Kitchener-Waterloo

Code red: As hospital admissions stall, ambulance gridlock rises

Paramedic services in Ontario's Waterloo region have seen a spike in the number of code red incidents since the arrival of the COVID-19 Omicron variant. Deputy chief Robert Crossman says longer offload times, shortages in staff and overwhelmed hospitals contribute to delays for ambulance turnaround and readiness for dispatch.

2 recent cases with offload times of 8 to 11 hours, says Waterloo region's paramedic services deputy chief

Ambulance services are under strain in various areas of Ontario, including Waterloo region, Hamilton and Toronto, according to a member of the Ontario Association of Paramedic Chiefs. (Kate Bueckert/CBC)

Longer offload times, shortages in staff and overwhelmed hospitals due to Omicron are all contributing factors to a spike in code red instances in Ontario's Waterloo region — meaning there are no ambulances available to respond to emergency calls.

Robert Crossan, the region's paramedic services deputy chief, said there were 11 code red instances in December, more than double the number recorded the previous month. Some may last a few minutes, others can delay an ambulance up to half an hour. 

"To have six to seven crews at each hospital on offload at the same time is not unusual [now]. And that's two-thirds of our vehicles that are on the roads at that time," he said.

The ambulance crew doesn't leave until the hospital has assumed responsibility for the patient. 

"The hospital system, when we run out of qualified staff to make sure that there's enough beds open and everything starts to back up in the emergency department, we're at the end of that," he explained.

A call would normally take ambulance crews approximately an hour when there are no offload delays, as they move through the process from initial dispatch to case clearance after delivering a patient. But Crossan said that is now taking several hours, noting two cases in early January when one took eight and another took 11.5 hours.

"When there is no place to put those patients, we're the ones standing in the hallway for four hours."

Hospitals face 'unprecedented level of pressure'

Grand River Hospital put out a call for community support Thursday as hospitals face "an unprecedented level of pressure."

As of Thursday morning, the hospital's occupancy dashboard showed 11 patients were waiting on a stretcher in the emergency department to be admitted to an inpatient unit. Friday afternoon that had fallen slightly to nine people.

"Looking at the 660 beds across GRH's K-W and Freeport Campuses, there is only one available bed, which means there no place for these patients to go," a release from the hospital read.

Hospital president and chief executive officer Ron Gagnon said, "We are now at the point where we may need to start transferring patients out of our hospital for care, and it's a point we never wanted to reach.

"We also know that this is not an easy or ready fix, as many hospitals in the region and across the province are in the same situation."

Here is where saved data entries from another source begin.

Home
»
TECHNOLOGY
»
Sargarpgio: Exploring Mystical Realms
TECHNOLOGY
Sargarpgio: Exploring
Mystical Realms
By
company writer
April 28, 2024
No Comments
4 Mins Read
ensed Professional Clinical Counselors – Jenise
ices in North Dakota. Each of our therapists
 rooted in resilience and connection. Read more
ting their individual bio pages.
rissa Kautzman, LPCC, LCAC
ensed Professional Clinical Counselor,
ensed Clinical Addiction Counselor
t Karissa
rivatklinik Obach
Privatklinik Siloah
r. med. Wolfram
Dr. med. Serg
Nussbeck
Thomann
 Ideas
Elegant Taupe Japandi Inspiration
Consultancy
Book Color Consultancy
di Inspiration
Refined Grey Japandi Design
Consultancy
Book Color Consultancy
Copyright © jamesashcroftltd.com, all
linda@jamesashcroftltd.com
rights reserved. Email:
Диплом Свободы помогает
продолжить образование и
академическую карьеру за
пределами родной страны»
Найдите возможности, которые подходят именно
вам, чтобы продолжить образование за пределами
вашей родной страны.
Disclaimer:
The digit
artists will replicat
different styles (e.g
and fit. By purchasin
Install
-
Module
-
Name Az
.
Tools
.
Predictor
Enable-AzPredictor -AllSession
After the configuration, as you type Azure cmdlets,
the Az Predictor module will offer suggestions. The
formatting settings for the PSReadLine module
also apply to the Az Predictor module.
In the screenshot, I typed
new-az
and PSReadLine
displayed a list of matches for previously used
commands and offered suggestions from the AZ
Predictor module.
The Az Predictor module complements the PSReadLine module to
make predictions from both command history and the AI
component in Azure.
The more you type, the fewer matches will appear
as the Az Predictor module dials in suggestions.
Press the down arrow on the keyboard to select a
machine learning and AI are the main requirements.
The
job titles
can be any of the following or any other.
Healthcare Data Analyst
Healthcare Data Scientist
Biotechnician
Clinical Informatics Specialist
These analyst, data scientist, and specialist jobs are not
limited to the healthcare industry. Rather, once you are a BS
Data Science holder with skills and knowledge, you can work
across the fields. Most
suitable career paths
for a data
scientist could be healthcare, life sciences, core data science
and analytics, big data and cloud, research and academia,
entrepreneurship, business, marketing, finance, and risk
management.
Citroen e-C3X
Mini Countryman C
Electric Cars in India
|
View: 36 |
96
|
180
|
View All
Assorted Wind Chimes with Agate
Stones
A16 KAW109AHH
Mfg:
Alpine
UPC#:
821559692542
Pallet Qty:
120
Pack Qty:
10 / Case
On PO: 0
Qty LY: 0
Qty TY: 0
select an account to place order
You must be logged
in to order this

Paramedic services are also dealing with a record call volume, Crossan said.

Normally, about 900 to 1,000 calls come in per week, he said. Lately, paramedics have been dealing with 1,100 to 1,200 calls. Crossan points to the Omicron variant for the influx in calls.

"We're in the middle of a pandemic and people are calling with COVID symptoms on top of everything else we would normally deal with," he said.

"When you add all that up, it equals more calls and those calls we hope would take an hour or an hour and fifteen minutes are taking us four, five, six hours."

More ambulances not the solution

The issue of staff shortages, overwhelmed hospitals and longer offload times are not unique to Waterloo region, with neighbouring jurisdictions of Hamilton and Toronto also dealing with similar situations, said Crossan, also a member of the Ontario Association of Paramedic Chiefs.

He said solving the issue of code red is complex, as it involves the entire emergency response sector, and simply adding more ambulances and paramedics won't solve the problem.

"The big picture of what is going to change code red for every service, for every municipality, is a major investment from the province in ensuring that we have enough hospital infrastructure to handle it," he said.

That would allow for more hospital staff to be hired, more equipment to be on site that would then allow for shorter patient offload times. 

Crossan said the association works with the province in advocating for paramedic services and also regularly meets with hospital staff to find solutions.

"When you're at 110 per cent of your beds occupied, and people are in hallways and there is nowhere else to put people, we can't expect [hospitals] to continue to take more and more patients without the whole system being overhauled."